# Walton: String quartets



## Omicron9 (Oct 13, 2016)

Greetings.

For a couple of years, I have been practically wearing out a CD of Walton string quartets. Sadly, I have yet to meet anyone familiar with these pieces. Allow me to try to correct that.

String quartet fans, meet Mr. Walton:






Kind regards,
-09


----------



## Lenny (Jul 19, 2016)

Thanks for the introduction. He wrote two quartets, right?
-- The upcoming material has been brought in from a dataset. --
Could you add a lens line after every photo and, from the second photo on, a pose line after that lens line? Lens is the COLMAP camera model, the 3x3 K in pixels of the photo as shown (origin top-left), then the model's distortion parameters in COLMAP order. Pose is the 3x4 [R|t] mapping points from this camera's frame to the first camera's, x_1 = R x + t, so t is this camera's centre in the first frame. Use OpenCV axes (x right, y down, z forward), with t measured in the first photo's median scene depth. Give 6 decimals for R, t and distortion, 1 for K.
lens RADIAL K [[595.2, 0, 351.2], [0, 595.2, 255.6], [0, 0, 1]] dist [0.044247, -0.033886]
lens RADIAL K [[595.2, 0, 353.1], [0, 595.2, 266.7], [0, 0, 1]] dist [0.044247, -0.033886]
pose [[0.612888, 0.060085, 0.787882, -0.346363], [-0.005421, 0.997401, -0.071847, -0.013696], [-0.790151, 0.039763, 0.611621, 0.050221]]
Sounds very interesting. I'm listening now to A minor quartet.


----------



## Omicron9 (Oct 13, 2016)

Lenny said:


> Thanks for the introduction. He wrote two quartets, right?
> 
> Sounds very interesting. I'm listening now to A minor quartet.
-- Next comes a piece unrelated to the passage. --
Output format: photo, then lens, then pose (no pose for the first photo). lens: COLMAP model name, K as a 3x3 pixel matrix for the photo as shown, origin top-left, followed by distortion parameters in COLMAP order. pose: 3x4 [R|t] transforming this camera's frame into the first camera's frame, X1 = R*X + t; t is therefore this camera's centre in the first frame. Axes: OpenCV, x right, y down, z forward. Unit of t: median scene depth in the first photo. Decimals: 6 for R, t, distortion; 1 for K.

Yes, the CD I have contains both.


----------



## Quartetfore (May 19, 2010)

Omicron9 said:


> Yes, the CD I have contains both.


I like the second very much, I don`t know the first.


----------



## TurnaboutVox (Sep 22, 2013)

I am familiar with the second, which I like very much, and recently introduced to the first by the Doric Quartet on Chandos. Though far from perfect, it is much more than 'undigested Schoenberg and Bartok' as the composer alleged.

But then many of us are not proud of what we did in our youth. I think it's a worthwhile piece.


----------



## Omicron9 (Oct 13, 2016)

The one I have is already OOP on CD:

https://www.amazon.com/Walton-String-Quartet-Minor-Doric/dp/B00YBL7G88/ref=sr_1_1?ie=UTF8&qid=1493939211&sr=8-1&keywords=walton+string+quartet+doric

It's available as downloads, if you swing that way:

https://www.amazon.com/Walton-String-Quartets-Doric-Quartet/dp/B004Q8LVI2/ref=sr_1_2?ie=UTF8&qid=1493939257&sr=8-2&keywords=walton+string+quartet+doric

Highly recommended.


----------



## Pugg (Aug 8, 2014)

Something new learned today, thanks for sharing.:tiphat:


----------



## Omicron9 (Oct 13, 2016)

Pugg said:


> Something new learned today, thanks for sharing.:tiphat:


Pugg, it's my true pleasure. Enjoy Mr. Walton's quartets.


----------